As part of the ping test you should connect with each of your network elements on the path (hosts, switches, routers) and record the transmission traffic and errors counters before the start and after the end. Rising error counters of any type require further investigation. Don't ignore small rises in error counters: even a low rate of loss will devastate TCP performance.
This still isn't to say that the link is acceptable. Let's take 1000Base-LX, ethernet over single-mode fiber. It's possible that the light levels at the receiver are under the specification for that transceiver's model. But we have an above-average sample of that transceiver so all is well. But then that transceiver has a fault and we replace it with a below-average-but-within-specification sample. The link cannot restore to service even though we have fixed the fault. So as part of the acceptance testing we need to check that light levels are within specification at both ends; and we need to check that there is a viable power budget at the extremes of both transmitting and receiving transceiver's performance (to make this easy, manufacturers will give their SFPs nominal ranges where they have done the power budget calculations, such as 10Km for 1000Base-LX/LH. But for any link longer than 10Km you should do your own power budget: five minutes arithmetic can save you hundreds of dollars in allowing you to safely purchase a lower-power SFP). SFPs often have a feature "DOM" which allows you to check the receive light level from the device's command line.
More complex transmission technologies have forward error correction. So the link appears to work under high transmission error rates, but if error rates are higher or more sustained then the FEC is overwhelmed and the transmission passes rubbish. So for these links we are very interested in the counts of error corrections. Interpreting those FEC counters requires understanding the physical transmission, as we're now low enough in the "stack" that we can no longer pretend that media isn't naturally free of errors. But even in these systems a simple ping test is enough stress to give initial results.

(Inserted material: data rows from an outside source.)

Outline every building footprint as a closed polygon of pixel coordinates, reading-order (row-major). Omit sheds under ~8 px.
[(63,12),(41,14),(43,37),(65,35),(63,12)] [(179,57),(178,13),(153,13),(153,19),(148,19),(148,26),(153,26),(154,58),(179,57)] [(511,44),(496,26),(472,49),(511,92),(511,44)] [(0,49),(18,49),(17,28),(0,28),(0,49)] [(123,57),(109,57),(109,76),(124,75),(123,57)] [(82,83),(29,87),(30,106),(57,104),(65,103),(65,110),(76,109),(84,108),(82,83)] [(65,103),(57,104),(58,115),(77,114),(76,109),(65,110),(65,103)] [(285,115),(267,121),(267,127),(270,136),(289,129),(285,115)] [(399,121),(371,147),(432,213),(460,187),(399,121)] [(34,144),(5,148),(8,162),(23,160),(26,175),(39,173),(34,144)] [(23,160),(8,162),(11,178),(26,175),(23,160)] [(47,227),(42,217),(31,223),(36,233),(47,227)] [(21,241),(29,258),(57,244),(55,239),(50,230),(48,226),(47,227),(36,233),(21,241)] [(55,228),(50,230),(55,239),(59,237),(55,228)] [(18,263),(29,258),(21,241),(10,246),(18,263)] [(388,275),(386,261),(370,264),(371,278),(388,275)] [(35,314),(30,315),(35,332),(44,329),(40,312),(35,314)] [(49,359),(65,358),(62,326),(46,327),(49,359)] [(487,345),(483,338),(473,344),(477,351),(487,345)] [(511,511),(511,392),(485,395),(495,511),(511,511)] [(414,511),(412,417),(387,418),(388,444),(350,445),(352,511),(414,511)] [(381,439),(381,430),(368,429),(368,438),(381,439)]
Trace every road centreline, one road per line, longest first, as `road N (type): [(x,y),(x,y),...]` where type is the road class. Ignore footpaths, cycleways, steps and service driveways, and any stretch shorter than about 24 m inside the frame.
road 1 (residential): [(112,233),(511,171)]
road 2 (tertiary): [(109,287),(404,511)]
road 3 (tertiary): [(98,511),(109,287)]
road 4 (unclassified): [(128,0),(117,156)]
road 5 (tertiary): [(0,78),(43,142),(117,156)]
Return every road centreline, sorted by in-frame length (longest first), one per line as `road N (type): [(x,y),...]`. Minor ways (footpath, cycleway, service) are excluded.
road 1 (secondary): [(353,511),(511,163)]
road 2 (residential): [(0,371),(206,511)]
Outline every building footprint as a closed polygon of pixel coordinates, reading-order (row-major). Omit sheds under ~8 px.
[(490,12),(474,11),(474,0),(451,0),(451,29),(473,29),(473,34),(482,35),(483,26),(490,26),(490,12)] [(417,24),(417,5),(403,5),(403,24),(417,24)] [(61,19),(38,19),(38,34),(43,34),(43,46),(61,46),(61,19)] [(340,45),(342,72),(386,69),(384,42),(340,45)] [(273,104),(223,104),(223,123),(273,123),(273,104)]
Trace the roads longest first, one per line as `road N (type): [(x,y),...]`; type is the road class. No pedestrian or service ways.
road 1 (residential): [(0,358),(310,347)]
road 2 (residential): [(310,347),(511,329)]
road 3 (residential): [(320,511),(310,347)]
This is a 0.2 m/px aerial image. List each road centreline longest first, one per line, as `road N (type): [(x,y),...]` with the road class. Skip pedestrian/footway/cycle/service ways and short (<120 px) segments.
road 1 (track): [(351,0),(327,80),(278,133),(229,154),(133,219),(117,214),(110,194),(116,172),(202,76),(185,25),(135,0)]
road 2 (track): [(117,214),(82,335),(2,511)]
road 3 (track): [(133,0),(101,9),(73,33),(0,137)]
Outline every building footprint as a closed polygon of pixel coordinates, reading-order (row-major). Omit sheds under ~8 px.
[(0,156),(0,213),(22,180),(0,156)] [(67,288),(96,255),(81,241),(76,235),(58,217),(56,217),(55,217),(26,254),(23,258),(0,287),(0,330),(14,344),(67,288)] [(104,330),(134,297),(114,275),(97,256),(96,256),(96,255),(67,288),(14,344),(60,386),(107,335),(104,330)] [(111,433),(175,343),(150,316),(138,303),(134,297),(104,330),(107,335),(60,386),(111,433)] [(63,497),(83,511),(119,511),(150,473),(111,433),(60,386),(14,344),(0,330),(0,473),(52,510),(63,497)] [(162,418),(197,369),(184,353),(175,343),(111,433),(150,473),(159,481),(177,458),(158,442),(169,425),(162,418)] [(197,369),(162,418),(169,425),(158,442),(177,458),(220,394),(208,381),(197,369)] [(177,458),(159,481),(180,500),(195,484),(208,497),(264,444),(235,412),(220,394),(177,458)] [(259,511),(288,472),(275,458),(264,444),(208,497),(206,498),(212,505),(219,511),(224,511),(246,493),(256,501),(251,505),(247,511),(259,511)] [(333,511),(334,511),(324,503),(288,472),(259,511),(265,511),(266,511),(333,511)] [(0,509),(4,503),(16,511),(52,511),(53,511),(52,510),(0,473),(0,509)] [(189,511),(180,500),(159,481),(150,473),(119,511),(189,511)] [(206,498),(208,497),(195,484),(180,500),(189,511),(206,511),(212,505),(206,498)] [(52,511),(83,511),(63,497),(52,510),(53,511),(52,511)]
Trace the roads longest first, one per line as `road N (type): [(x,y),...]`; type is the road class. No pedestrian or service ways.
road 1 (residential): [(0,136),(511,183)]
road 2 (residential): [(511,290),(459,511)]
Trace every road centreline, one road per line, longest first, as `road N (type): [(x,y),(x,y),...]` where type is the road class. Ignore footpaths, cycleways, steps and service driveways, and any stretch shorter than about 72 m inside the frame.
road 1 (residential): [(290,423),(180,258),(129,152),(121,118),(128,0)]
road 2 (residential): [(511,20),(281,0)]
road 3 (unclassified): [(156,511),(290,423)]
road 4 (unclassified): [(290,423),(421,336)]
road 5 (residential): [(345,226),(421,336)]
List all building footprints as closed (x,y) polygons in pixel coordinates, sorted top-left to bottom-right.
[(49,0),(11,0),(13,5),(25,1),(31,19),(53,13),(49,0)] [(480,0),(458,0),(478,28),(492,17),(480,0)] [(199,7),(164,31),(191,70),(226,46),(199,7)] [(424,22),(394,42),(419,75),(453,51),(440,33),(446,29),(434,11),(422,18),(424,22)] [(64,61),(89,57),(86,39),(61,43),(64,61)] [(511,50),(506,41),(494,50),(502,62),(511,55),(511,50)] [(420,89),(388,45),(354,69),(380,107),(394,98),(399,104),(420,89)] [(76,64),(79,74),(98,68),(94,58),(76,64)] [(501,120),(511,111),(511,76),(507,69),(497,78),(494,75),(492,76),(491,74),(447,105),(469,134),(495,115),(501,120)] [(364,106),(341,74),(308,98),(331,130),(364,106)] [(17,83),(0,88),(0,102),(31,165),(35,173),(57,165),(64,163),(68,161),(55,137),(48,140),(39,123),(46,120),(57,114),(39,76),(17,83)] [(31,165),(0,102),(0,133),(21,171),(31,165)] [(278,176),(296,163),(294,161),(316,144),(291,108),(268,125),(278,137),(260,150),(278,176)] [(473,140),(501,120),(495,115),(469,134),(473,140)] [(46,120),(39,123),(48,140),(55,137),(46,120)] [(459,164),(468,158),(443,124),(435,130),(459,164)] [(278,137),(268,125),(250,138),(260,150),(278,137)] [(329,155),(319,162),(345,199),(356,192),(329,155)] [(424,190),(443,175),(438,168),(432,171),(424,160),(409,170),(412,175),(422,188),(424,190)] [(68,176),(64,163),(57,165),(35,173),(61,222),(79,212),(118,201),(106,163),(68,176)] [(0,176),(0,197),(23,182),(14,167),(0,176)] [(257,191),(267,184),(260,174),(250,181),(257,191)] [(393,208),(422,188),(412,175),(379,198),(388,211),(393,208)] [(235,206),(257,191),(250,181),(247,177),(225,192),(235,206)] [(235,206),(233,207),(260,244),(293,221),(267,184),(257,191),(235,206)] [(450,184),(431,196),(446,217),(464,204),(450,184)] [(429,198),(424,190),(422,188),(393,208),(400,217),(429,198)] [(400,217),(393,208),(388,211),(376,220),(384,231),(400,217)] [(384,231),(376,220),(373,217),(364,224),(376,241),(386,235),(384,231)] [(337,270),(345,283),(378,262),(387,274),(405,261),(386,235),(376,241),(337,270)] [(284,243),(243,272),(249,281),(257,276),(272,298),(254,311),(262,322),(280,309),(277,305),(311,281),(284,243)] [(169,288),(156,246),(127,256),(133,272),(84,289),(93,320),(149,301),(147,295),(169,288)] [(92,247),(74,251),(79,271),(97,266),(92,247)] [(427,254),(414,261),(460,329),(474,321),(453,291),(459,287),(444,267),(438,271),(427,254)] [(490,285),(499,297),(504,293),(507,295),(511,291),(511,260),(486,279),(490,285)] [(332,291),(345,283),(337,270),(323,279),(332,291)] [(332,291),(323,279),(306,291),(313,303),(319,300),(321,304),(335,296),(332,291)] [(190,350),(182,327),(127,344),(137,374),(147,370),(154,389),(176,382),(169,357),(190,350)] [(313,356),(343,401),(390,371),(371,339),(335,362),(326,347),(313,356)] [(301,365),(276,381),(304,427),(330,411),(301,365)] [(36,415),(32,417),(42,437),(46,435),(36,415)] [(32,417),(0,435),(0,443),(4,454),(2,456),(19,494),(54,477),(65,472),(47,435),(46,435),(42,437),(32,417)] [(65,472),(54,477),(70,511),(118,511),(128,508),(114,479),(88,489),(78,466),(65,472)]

Finally, you should be aware that PCs are a cheap but not perfect test platform. So sometimes packet drops are because of the end-systems rather than the transmission. This can be simple IP-layer issues (such as a MTU inconsistent with the subnet, always a possibility when backbone links should be running with a MTU > 9000) or host performance issues (particularly >10Gbps). The cost of "real" ethernet test platforms is extraordinarily high, because you're paying for those issues to have been fully sorted via hardware or clever software (eg, running within the NIC).